Posts tagged ‘National Education Association’

The Anti-Responsibility Law

Congress just passed a new $26 billion payoff to state governments, easing the pressure on states to institute some sort of fiscal responsibility.  The follows on the heals of last year's tens of billions of dollars in direct aid to state budgets in the original stimulus bill.

Taking the pressure off states for real fiscal reform is bad enough, but this is worse:

Maintaining the salaries and generous benefit plans for members of teachers unions is indeed a top Democratic priority. That's why $10 billion of the bill's funding is allocated to education, and the money comes with strings that will multiply the benefits for this core Obama constituency.Specifically, the bill stipulates that federal funds must supplement, not replace, state spending on education. Also, in each state, next year's spending on elementary and secondary education as a percentage of total state revenues must be equal to or greater than the previous year's level.

This is roughly equivalent to the government telling mortgage holders that took on too much debt that the government will bail them out, a clear moral hazard.  But then it goes further to force the mortgage-holder to promise to take on a bigger mortgage next year.  Unbelievable.

In a move right out of Atlas Shrugged, Texas is singled out for special penalties in the law because, well, it seems to be doing better than all the other states economically and is one of the few that seem comitted to fiscal responsibility

For Texas, and only Texas, this funding rule will be in place through 2013 [rather than 2011]. This is a form of punishment because the Beltway crowd believes the Lone Star State didn't spend enough of its 2009 stimulus money.

So much for equal protection.  This Congress sure has set an incredible record for itself in choosing to reward and punish individual states (remember Nebraska and Louisiana) in its legislation.

The WSJ thinks perhaps a different kind of multiplier, other than the Keynesian one, is behind this legislation.

Keep in mind that this teacher bailout also amounts to a huge contribution by Democrats to their own election campaigns. The National Right to Work Committee estimates that two of every three teachers belong to unions. The average union dues payment varies, but a reasonable estimate is that between 1% and 1.5% of teacher salaries goes to dues. The National Education Association and other unions will thus get as much as $100 million in additional dues from this bill, much of which will flow immediately to endangered Democratic candidates in competitive House and Senate races this year.

The Federal Government is Working Hard To Shield States From Their Own Irresponsibility

Many states managed to grow state spending in the last decade far faster than inflation and population growth, soaking up every new dime in bubble-generated tax revenue they could.   It may seem like states were forced to make a lot of hard decisions last year, but in fact they were sheltered from really dealing with the full measure of their own fiscal problems by large influxes of Federal "stimulus" money.  As I demonstrated way back in January of 2009, most of the stimulus was actually ear-marked not for the mythical shovel read project, but for "stabilization" of state and federal budgets.  This is a couple of months old, but still applies:

A historic nosedive in state tax collections extended into the third quarter of the year, and only an infusion of federal economic stimulus money has averted widespread program cuts and worker layoffs.

____

INSTRUCTIONS FOR THE TASK –
Please copy the stretch of the posts on federal aid to state budgets from "This is roughly" through "next year.  Unbelievable.", word for word.

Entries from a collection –
____

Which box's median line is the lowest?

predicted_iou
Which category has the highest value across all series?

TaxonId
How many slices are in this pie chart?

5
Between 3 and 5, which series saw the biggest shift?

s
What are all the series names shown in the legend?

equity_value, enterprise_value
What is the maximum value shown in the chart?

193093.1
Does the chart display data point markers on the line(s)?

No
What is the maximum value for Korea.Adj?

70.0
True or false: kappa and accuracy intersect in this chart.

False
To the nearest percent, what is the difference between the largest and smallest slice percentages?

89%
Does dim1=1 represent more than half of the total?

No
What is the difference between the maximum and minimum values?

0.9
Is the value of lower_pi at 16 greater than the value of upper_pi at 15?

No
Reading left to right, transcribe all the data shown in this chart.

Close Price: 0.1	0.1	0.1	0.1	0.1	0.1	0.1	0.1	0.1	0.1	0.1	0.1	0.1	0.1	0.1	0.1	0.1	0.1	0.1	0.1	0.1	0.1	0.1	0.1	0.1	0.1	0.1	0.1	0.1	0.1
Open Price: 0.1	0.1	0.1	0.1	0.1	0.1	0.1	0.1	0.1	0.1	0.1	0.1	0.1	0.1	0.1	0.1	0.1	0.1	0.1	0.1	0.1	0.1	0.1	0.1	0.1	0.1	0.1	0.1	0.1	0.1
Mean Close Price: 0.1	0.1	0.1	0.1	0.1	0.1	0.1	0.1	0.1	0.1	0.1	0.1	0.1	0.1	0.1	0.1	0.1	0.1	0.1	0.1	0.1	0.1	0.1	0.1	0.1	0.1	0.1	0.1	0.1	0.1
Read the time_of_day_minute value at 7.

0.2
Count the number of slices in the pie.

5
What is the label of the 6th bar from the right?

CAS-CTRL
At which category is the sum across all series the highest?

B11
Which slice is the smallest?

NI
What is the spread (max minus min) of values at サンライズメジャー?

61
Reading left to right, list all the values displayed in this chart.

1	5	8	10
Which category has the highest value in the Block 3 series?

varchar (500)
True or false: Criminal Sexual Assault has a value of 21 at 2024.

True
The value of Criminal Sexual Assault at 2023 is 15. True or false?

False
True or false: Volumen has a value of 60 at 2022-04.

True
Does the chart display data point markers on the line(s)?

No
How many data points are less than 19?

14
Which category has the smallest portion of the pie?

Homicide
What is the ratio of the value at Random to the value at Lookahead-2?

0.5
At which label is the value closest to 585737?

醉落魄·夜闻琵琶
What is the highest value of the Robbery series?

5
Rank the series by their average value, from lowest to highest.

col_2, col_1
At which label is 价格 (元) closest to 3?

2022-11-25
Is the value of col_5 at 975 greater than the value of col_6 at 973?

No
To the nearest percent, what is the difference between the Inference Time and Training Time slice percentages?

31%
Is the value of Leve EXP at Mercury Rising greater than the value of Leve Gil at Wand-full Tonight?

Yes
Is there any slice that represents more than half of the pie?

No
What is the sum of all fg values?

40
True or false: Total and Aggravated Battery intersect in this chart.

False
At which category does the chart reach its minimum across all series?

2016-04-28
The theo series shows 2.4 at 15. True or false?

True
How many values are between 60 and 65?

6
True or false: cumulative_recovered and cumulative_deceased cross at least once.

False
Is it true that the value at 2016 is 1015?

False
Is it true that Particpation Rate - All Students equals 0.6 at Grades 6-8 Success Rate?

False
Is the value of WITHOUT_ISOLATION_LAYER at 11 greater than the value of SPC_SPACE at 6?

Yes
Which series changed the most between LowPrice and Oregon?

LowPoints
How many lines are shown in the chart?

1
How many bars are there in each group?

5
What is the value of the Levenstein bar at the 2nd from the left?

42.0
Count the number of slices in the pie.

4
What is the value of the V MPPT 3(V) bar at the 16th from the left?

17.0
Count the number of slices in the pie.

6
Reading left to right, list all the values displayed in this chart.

____

ANSWER –
This is roughly equivalent to the government telling mortgage holders that took on too much debt that the government will bail them out, a clear moral hazard.  But then it goes further to force the mortgage-holder to promise to take on a bigger mortgage next year.  Unbelievable.